** Opening SOURCE EXTRACT block **

On Wednesday evening, Sen. Cory Booker (D-NJ) questioned Supreme Court nominee Brett Kavanaugh on his views about race conscious programs, such as when universities consider race in a student’s admission. Kavanaugh dodged the questions at every turn — and mentioned the racial diversity of his judicial clerks, in response to a question about his opinion on affirmative action.
First, Booker asked Kavanaugh about an opinion he expressed in 1999 that racial discrimination would be over by 2019 — claiming that in “10 or 20 years,” the “inevitable day” will arrive when the government sees people as “one race.”
Kavanaugh expressed the opinion when working on a 1999 case with the Robert H. Bork and the Center for Equal Opportunity during his time at the law firm Kirkland & Ellis. The case involved a government program for Native Hawaiians, which Kavanaugh described as a “naked racial-spoils system” in a 1999. While he worked on the case, he wrote in a column that he agreed with Supreme Court Justice Antonin Scalia, who said in another case, Adarand Constructors Inc. v. Pena, about the consideration of race in hiring, “Under our Constitution there can be no such thing as either a creditor or a debtor race. . . . In the eyes of government, we are just one race here.”

** Closing SOURCE EXTRACT block **
** Opening DATA BLOCK block **

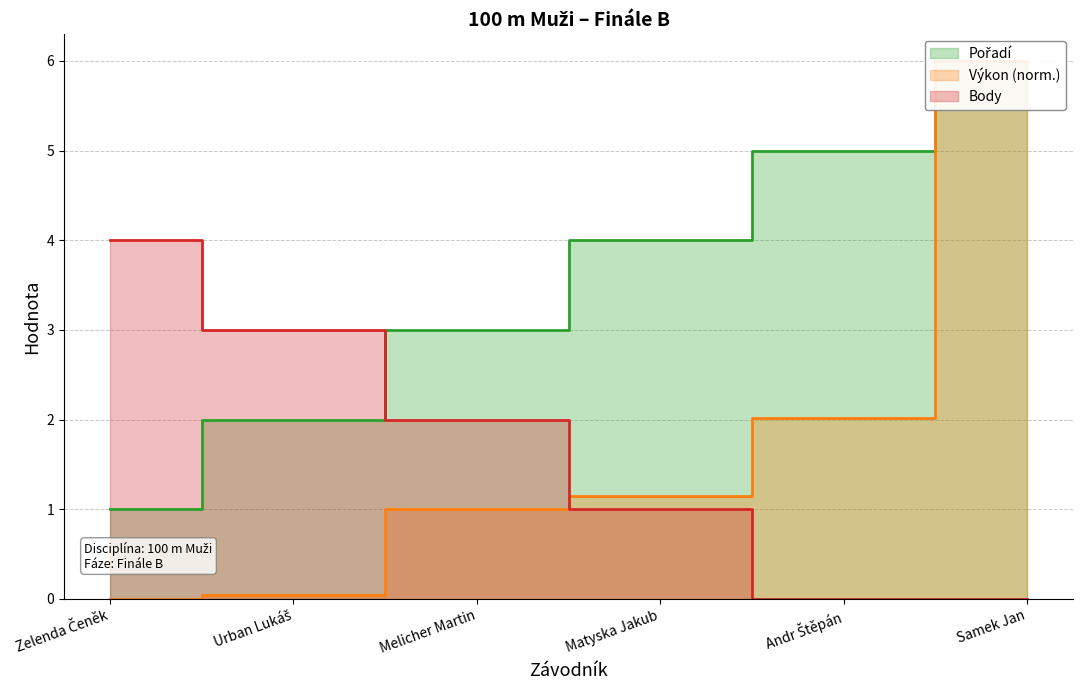

Count the Pořadí values in the range 2 to 5.

4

** Closing DATA BLOCK block **

> REQUIRED ACTION: Continue the article about Senator Booker questioning Brett Kavanaugh on race-conscious programs, picking up right after its last sentence.

> EXERCISE RESULT:
When pressed about those comments on Wednesday, Kavanaugh said the idea that everyone would be considered one race by 2019 was “an aspirational comment.” He also said his comments were part of “a brief for a client, first of all so I was not saying something in my voice in particular.”
Booker said, “You seem to invoke Scalia’s one race theory quite often. You mentioned Scalia’s one race theory to a reporter, you mentioned it in a Wall Street Journal op-ed you wrote around the same time. Are you saying you don’t share Scalia’s idea that people seeking to address past discrimination, past harms, that they are seeking racial entitlement?”
Kavanaugh would not answer Booker’s questions, asked several times in different manners. When asked about his personal opinion, Kavanaugh instead repeated that he would rely on precedent.
“Senator, first of all I approach the questions you are asking with two things — one, the history of our country and two, the real world today, and I try as best I can to understand both the history of our country on that issue and the real world today so I’m coming at that from that perspective. You are asking about specific remedies for discrimination and there’s a lot as a judge you know and so I have to follow precedent and the precedent allows remedies in certain circumstances.”
At one point during Booker’s questioning, Kavanaugh responded, “I have promoted diversity in law clerk hiring.”
“You’re seeking a seat on the highest court of the land that will affect millions of people, and you have expressed opinions about these subjects to media, to press, and in speeches, but you’re not willing to say if you still hold those positions that you held before,” Booker replied.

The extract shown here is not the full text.